So, you've got a great business idea and you happen to have saved some money. Not much, but enough to start executing on the idea. And let's assume that you've got enough money that your business will start making money before you run out of money. What should you do in this case? Should you start pitching your idea to potential investors or should you start executing the idea on your own?

It is a hard but very important question that gets neglected by many entrepreneurs. Especially because the decision to take someone else's money in exchange for equity is usually non-reversible! There is no right or wrong answer. I just want you to make a deliberate decision if you still have time.

First, you should ask yourself, why are you doing it? You've got a vague idea that you want to be an entrepreneur. But what exactly attracts you so much to it. Is it the complete autonomy? Flexibility (time and space)? A shot at making billions?

If you're in it for the autonomy, does it make sense to take investor's money in exchange for equity? What good are billions if investors appoint their own (supervisory) board members or even replace you as a CEO.

Even if you're in it for the money, you should know that finding a product-market fit is not enough for venture capital (VC) firms. They are above all concerned about your growth rates. So, even if you manage to demonstrate a product-market fit, investors might not be willing to give you their money. You simply don't meet their return-on-investment (ROI) criteria. Don't believe me? Sahil Lavingia, employee #2 at Pinterest left Pinterest to set up Gumroad. He attracted outside funding right from the start. He was growing right from the start. Surely, he had a great product. Hack, he even had a product-market fit. But he wasn't growing as fast as he should (north of 20% YoY!). Think about it. The business was growing 20% YoY but the VC's weren't satisfied and he failed to raise additional capital (Round B funding). You can read the whole story on his blog.

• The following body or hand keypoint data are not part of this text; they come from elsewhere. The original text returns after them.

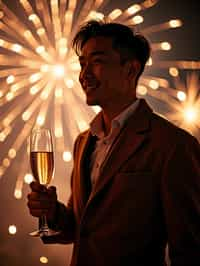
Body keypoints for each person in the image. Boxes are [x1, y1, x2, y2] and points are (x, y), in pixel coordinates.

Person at [27, 20, 200, 266]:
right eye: (82, 63)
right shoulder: (83, 142)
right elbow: (79, 227)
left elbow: (190, 249)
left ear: (130, 70)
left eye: (96, 62)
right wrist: (51, 211)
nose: (84, 74)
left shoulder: (173, 145)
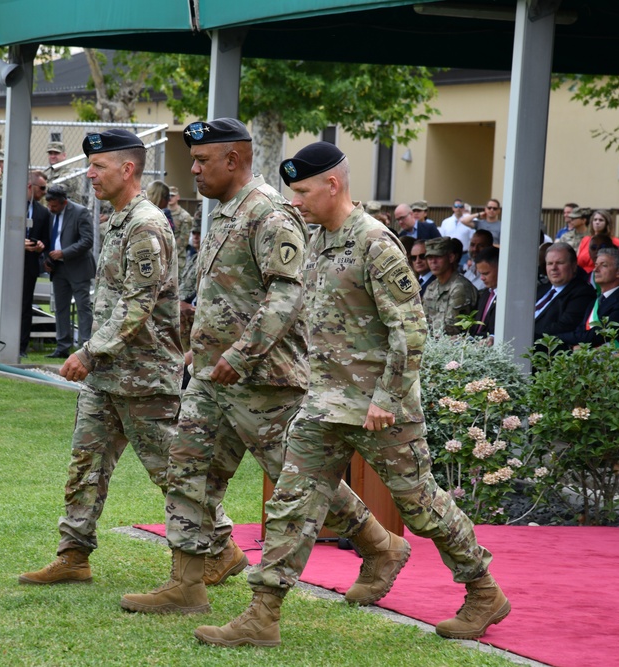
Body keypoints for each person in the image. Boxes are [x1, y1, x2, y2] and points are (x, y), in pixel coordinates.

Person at [194, 142, 507, 648]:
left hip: (380, 409)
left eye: (302, 191)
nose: (293, 201)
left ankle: (483, 590)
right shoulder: (316, 238)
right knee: (292, 505)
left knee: (421, 507)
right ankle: (262, 614)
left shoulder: (375, 243)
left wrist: (387, 395)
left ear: (332, 185)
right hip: (323, 404)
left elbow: (411, 330)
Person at [122, 121, 391, 617]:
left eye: (204, 160)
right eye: (194, 160)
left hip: (263, 381)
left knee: (301, 482)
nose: (195, 169)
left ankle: (379, 545)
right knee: (187, 470)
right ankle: (186, 584)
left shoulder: (270, 212)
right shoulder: (225, 213)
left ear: (235, 159)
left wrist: (241, 354)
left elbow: (286, 293)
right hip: (211, 378)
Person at [17, 129, 186, 586]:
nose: (89, 174)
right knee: (85, 464)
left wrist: (90, 351)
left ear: (127, 169)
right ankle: (73, 554)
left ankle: (219, 547)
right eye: (89, 166)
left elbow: (138, 304)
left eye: (98, 167)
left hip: (143, 376)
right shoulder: (118, 219)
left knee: (171, 469)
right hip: (107, 376)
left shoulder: (146, 224)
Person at [0, 172, 50, 357]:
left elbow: (45, 240)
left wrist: (39, 246)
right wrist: (17, 243)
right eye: (42, 188)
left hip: (29, 264)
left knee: (25, 305)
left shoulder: (43, 212)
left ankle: (20, 348)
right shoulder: (5, 204)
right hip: (3, 261)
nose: (44, 193)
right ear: (30, 187)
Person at [43, 184, 95, 358]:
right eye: (49, 205)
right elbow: (49, 238)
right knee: (61, 307)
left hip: (78, 267)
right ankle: (62, 346)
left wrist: (63, 253)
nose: (51, 208)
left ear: (64, 202)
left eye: (54, 206)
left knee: (83, 306)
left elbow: (87, 240)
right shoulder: (50, 214)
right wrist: (48, 259)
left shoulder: (80, 212)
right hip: (58, 269)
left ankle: (85, 345)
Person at [555, 247, 619, 350]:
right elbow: (580, 331)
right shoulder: (597, 300)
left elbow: (596, 335)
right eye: (595, 265)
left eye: (603, 265)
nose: (595, 270)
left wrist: (558, 338)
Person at [534, 242, 596, 341]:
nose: (553, 268)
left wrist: (528, 332)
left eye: (560, 263)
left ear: (574, 266)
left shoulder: (582, 293)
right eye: (550, 263)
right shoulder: (540, 289)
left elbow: (564, 326)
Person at [423, 236, 478, 335]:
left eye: (438, 257)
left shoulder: (460, 287)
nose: (433, 262)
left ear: (451, 258)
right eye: (429, 258)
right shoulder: (431, 287)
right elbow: (423, 322)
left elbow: (453, 328)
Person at [576, 209, 619, 274]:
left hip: (602, 276)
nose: (597, 222)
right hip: (582, 276)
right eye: (595, 220)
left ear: (607, 223)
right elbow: (577, 260)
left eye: (601, 220)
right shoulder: (585, 240)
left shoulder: (614, 241)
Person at [44, 140, 84, 205]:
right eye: (50, 153)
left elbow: (58, 189)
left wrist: (40, 186)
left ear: (64, 155)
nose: (52, 156)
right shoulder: (50, 173)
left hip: (70, 211)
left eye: (56, 153)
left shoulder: (70, 173)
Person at [471, 246, 500, 339]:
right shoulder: (485, 294)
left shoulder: (509, 298)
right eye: (480, 273)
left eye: (486, 273)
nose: (482, 278)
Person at [439, 198, 474, 264]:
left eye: (460, 206)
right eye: (456, 206)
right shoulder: (446, 222)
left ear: (463, 208)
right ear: (453, 208)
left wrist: (470, 258)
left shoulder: (468, 222)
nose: (458, 208)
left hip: (464, 255)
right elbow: (442, 239)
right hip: (448, 254)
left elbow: (471, 239)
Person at [168, 185, 194, 273]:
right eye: (168, 195)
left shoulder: (184, 216)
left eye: (172, 195)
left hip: (177, 257)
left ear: (178, 197)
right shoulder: (161, 213)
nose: (170, 198)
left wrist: (170, 254)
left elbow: (183, 240)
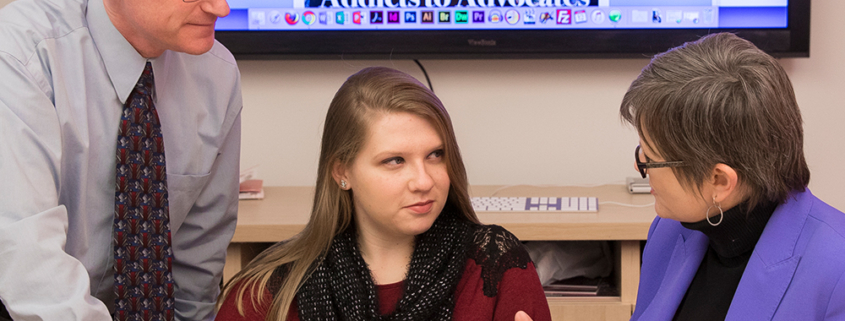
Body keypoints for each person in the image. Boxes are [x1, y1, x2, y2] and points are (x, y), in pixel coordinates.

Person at [215, 67, 551, 321]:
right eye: (395, 161)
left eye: (436, 155)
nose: (423, 181)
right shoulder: (261, 295)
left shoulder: (497, 266)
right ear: (341, 171)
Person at [0, 0, 241, 318]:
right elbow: (30, 265)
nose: (220, 8)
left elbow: (196, 273)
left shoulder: (217, 73)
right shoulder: (20, 52)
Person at [622, 33, 845, 320]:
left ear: (720, 182)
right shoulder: (669, 231)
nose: (641, 168)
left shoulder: (836, 269)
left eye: (651, 160)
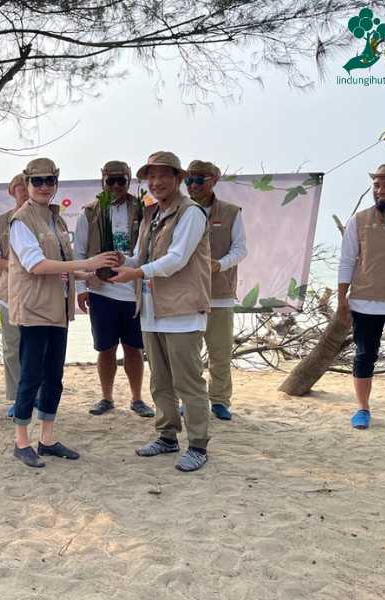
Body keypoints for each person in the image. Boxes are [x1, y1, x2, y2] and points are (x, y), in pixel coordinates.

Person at [8, 157, 120, 468]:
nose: (44, 186)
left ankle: (46, 439)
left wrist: (90, 275)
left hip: (58, 309)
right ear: (27, 184)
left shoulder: (55, 219)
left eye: (50, 181)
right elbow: (36, 265)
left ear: (57, 183)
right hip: (33, 309)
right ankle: (21, 442)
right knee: (31, 375)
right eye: (37, 181)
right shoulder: (21, 221)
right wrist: (88, 263)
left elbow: (60, 267)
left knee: (54, 375)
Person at [111, 151, 212, 472]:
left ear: (178, 178)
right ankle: (167, 436)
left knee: (189, 382)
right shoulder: (152, 215)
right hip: (151, 310)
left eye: (163, 176)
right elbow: (141, 258)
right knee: (160, 381)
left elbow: (178, 258)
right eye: (151, 177)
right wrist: (120, 261)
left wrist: (137, 273)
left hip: (182, 311)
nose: (156, 182)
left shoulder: (191, 213)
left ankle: (197, 445)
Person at [337, 163, 385, 433]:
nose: (380, 190)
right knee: (363, 356)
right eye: (377, 185)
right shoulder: (359, 220)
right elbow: (347, 260)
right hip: (365, 302)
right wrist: (341, 299)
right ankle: (362, 409)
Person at [74, 161, 154, 417]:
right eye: (112, 181)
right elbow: (79, 252)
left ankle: (137, 398)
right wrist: (80, 287)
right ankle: (107, 397)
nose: (117, 186)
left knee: (134, 347)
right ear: (103, 180)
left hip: (133, 290)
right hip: (101, 290)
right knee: (105, 347)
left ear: (129, 180)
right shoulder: (89, 212)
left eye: (123, 181)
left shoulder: (143, 210)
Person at [186, 160, 247, 421]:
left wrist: (220, 265)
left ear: (214, 180)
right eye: (188, 179)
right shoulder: (178, 210)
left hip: (219, 293)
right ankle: (189, 400)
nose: (192, 185)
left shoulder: (232, 212)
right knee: (187, 353)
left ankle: (220, 400)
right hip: (185, 295)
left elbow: (241, 249)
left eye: (199, 179)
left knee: (220, 352)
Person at [0, 174, 29, 417]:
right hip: (8, 294)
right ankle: (18, 398)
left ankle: (38, 395)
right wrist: (11, 265)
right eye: (19, 187)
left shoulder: (45, 219)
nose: (23, 191)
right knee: (12, 347)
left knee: (37, 346)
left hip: (39, 295)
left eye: (26, 186)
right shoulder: (1, 222)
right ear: (12, 192)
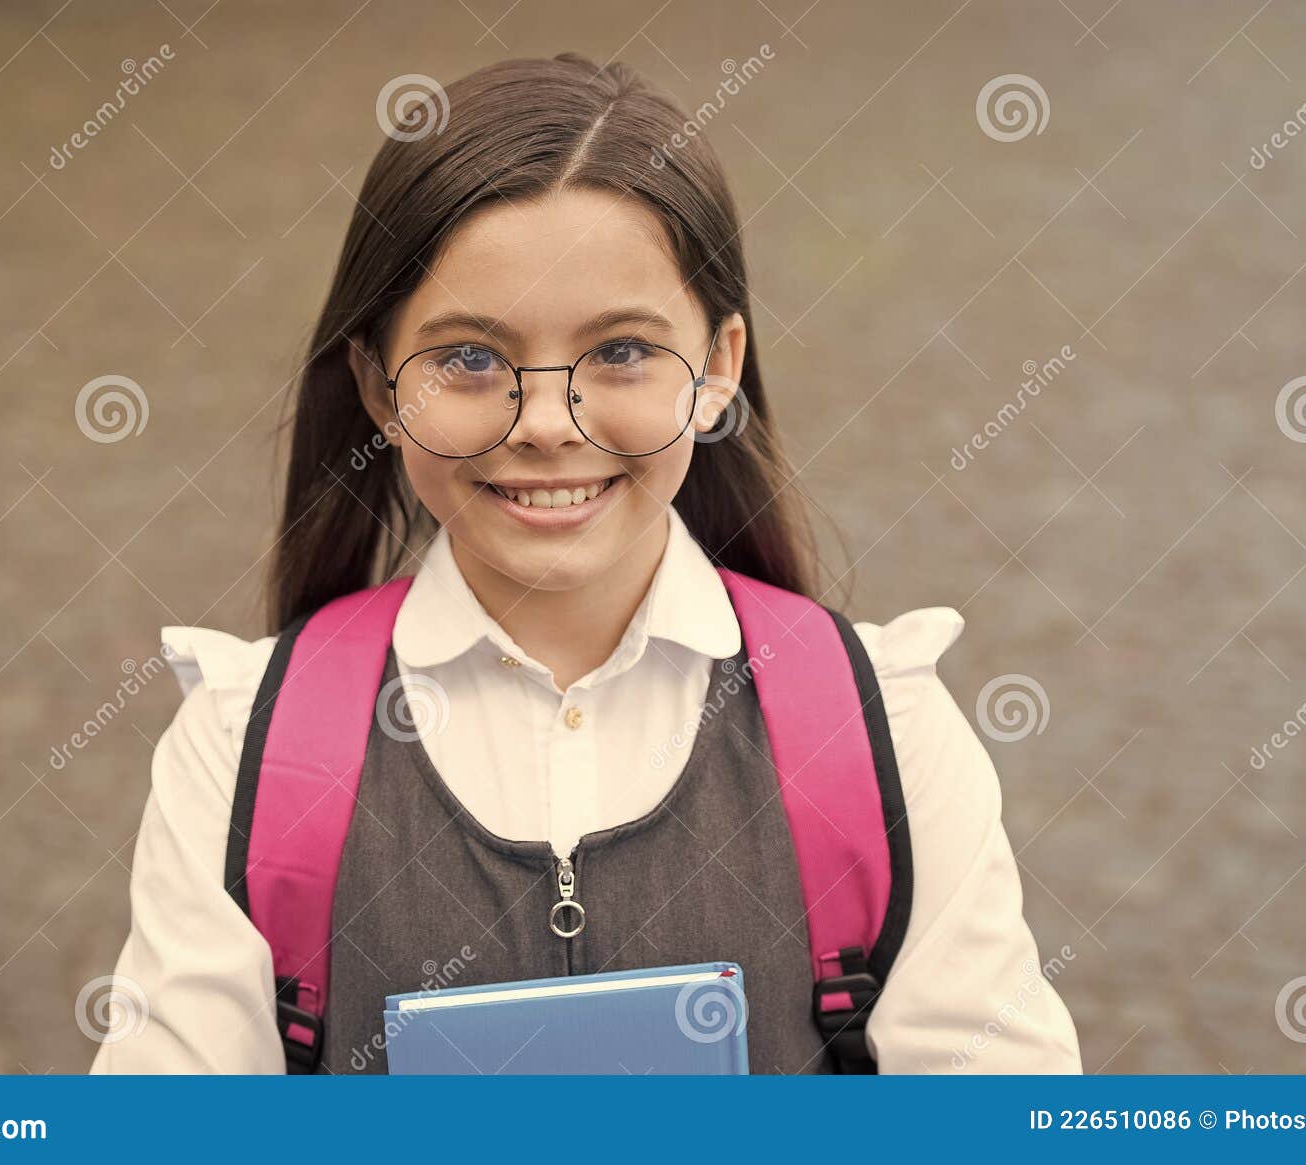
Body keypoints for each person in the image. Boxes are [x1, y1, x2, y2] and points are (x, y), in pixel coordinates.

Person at [90, 51, 1081, 1075]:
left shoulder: (888, 729)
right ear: (380, 389)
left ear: (718, 369)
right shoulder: (240, 741)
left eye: (619, 353)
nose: (548, 426)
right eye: (470, 359)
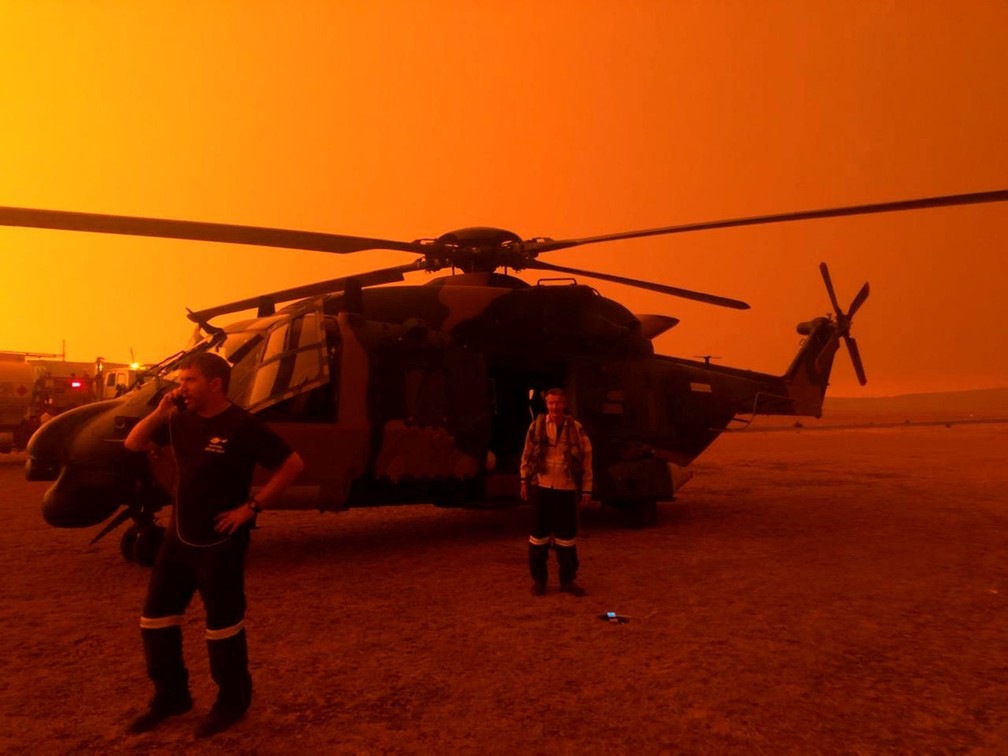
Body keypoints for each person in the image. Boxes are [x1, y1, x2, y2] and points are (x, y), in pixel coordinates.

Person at [124, 352, 304, 738]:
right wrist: (159, 412)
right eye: (180, 380)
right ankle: (171, 697)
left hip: (220, 542)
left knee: (222, 626)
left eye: (188, 380)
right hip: (177, 537)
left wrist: (251, 508)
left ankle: (231, 701)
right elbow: (133, 443)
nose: (180, 387)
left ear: (215, 384)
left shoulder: (242, 425)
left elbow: (292, 464)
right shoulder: (179, 419)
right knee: (155, 620)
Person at [519, 387, 593, 597]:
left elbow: (587, 459)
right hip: (541, 487)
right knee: (537, 537)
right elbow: (527, 453)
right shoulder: (537, 426)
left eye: (559, 403)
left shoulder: (576, 429)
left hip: (566, 488)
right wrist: (524, 480)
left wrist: (587, 488)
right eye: (551, 403)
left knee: (566, 538)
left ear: (565, 404)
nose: (555, 407)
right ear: (546, 405)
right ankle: (540, 581)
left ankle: (567, 581)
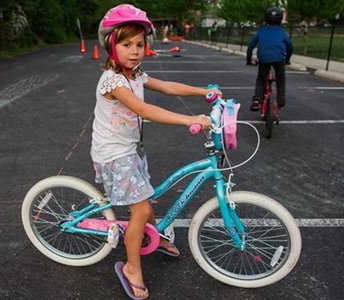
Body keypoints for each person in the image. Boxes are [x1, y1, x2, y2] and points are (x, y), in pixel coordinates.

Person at [93, 4, 220, 300]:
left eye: (139, 44)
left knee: (146, 198)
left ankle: (154, 237)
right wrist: (189, 119)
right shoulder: (113, 81)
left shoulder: (135, 73)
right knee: (142, 209)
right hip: (113, 154)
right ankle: (132, 268)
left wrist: (203, 91)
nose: (135, 51)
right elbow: (142, 108)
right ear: (112, 46)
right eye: (126, 44)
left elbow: (167, 86)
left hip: (130, 149)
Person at [247, 7, 293, 111]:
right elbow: (290, 47)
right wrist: (287, 59)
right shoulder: (282, 32)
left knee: (261, 79)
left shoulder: (261, 31)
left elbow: (250, 48)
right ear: (280, 20)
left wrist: (248, 61)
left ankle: (257, 100)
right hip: (279, 59)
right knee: (280, 79)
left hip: (264, 59)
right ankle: (281, 102)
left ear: (266, 19)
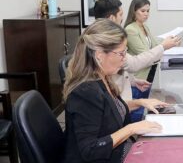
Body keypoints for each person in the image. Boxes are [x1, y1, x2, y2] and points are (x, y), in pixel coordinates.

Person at [63, 19, 166, 162]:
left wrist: (140, 102)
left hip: (116, 151)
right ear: (99, 55)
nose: (124, 59)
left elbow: (109, 110)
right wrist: (131, 129)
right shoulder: (85, 92)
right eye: (121, 53)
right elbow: (90, 150)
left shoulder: (103, 77)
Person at [94, 0, 180, 101]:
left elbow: (120, 68)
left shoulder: (96, 34)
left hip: (119, 90)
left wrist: (133, 81)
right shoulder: (108, 39)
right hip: (112, 96)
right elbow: (132, 63)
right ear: (112, 18)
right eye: (120, 15)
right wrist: (163, 46)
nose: (122, 19)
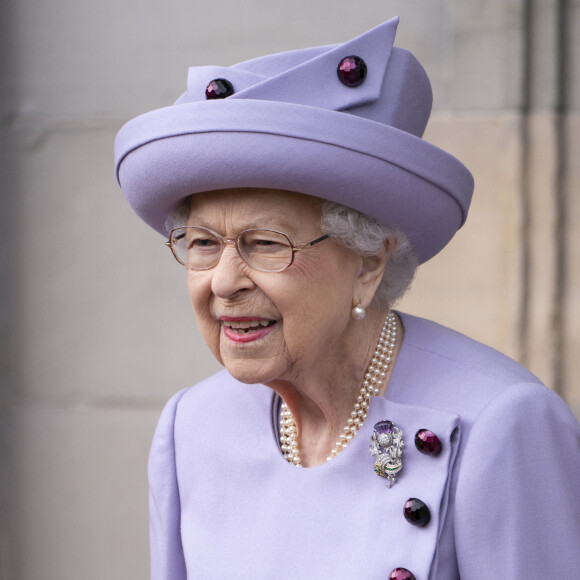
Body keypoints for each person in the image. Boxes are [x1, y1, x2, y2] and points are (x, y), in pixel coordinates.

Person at [114, 17, 580, 580]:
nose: (222, 281)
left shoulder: (502, 423)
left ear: (368, 262)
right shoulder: (192, 425)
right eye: (203, 244)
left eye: (265, 244)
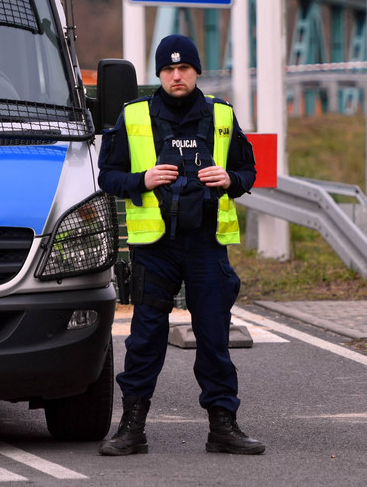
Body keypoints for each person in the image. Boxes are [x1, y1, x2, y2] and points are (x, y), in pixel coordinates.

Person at [97, 34, 264, 456]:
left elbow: (247, 170)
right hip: (157, 248)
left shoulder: (222, 115)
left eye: (184, 68)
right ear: (159, 74)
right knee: (145, 339)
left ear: (196, 72)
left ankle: (223, 427)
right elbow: (108, 176)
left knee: (214, 340)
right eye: (169, 69)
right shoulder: (133, 116)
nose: (176, 75)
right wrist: (142, 180)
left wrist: (231, 180)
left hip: (207, 245)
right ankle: (131, 429)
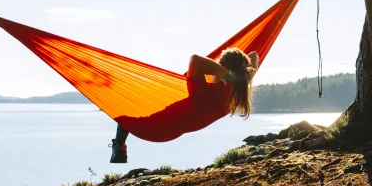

Second, let's assume that you're in it for the money or impact. You need to grow. Heck, your growth has to be 30+% YoY. Usually, such growth requires venture funding. Distributing your product all over the world requires large investment of time and money. You cannot do it alone. You need money to employ people, buy necessary means (computers, servers, warehouses etc.) etc. Let's assume you have a really great idea and that investors trust you with execution, product-market fit and growth rates. Let's say that you start pitching them your idea straight away - ie. without demonstrating a product-market fit, let alone growth rates. What will be your negotiation position? Even angel investors will require a large chunk of equity in exchange for their money. In later rounds your share will be dilluted even further.

So, do you really need investor's money straigt away? What prevents you from executing the idea and at least finding a product-market fit before you start pitching idea to investors? If your product or service requires large investment just to start executing it (e.g. bio-tech sector) then sure, accepting outside funding is the only option. In other cases, showing investors your numbers will let you keep larger chunk of your company in exchange for required capital.

What about growth rate? If you don't get outside money you cannot grow fast enought that it will prevent the well funded competition from stealing your idea. Sure, more capital enables faster growth. But usually the competition you're thinking about (the big established companies) won't notice you untill you start walking on their turf big time. Between the time you discover a product-market fit and time you step on their turf you'll have more then plenty opportunities to attract outside investor that will provide the means to attack the Goliath.